◆ **Textauszug**:
* * * * * * *

Marion Gräfin Dönhoff wird am 2. Dezember 1909 auf dem Familiensitz Schloss Friedrichstein in Ostpreußen geboren. Nach dem Abitur, das sie in Potsdam ablegt, studiert sie Volkswirtschaft in Frankfurt am Main. 1933 wechselt sie an die Universität Basel, wo sie zwei Jahre später promoviert.


1938 übernimmt sie die Verwaltung eines großen Güterkomplexes in Ostpreußen. 1945 flieht Marion Dönhoff in den Westen. Diese Erfahrung thematisiert sie in ihrem Buch Namen, die keiner mehr nennt (1962).

1946 beginnt sie ihre Arbeit in der Redaktion der Zeit und wird 1955 Ressortleiterin für Politik. Acht Jahre später übernimmt sie die Chefredaktion der Zeitung und Ende 1972 wechselt sie in die Position der Herausgeberin. In diese Zeit fällt auch die Gründung der Deutschen Gesellschaft für Auswärtige Politik, deren Vizepräsidentin sie bis 1981 ist.

Marion Gräfin Dönhoff setzt sich in den 60er Jahren für ein aktives Engagement in der deutschen Ostpolitik ein und plädiert für eine Politik der Versöhnung. Sie ist eine der meistgelesenen politischen Kommentatorinnen ihrer Zeit.

Marion Gräfin Dönhoff stirbt am 11. März 2002 im Alter von 92 Jahren.

* * * * * * *

◆ **Bereitgestelltes Material**:
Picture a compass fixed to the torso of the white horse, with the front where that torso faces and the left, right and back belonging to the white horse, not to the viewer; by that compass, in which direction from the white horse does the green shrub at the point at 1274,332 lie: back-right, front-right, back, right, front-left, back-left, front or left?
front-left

* * * * * * *

◆ **Aufgabe 1**:
Gib aus dem Textauszug über Marion Gräfin Dönhoff die Passage wieder, die mit „1946 beginnt sie“ beginnt und bis einschließlich „bis 1981 ist.“ reicht.
◆ **Aufgabe 2**:
An welcher Universität promoviert Marion Gräfin Dönhoff laut dem Textauszug?

◆ **Antwort 1**:
1946 beginnt sie ihre Arbeit in der Redaktion der Zeit und wird 1955 Ressortleiterin für Politik. Acht Jahre später übernimmt sie die Chefredaktion der Zeitung und Ende 1972 wechselt sie in die Position der Herausgeberin. In diese Zeit fällt auch die Gründung der Deutschen Gesellschaft für Auswärtige Politik, deren Vizepräsidentin sie bis 1981 ist.

◆ **Antwort 2**:
An der Universität Basel.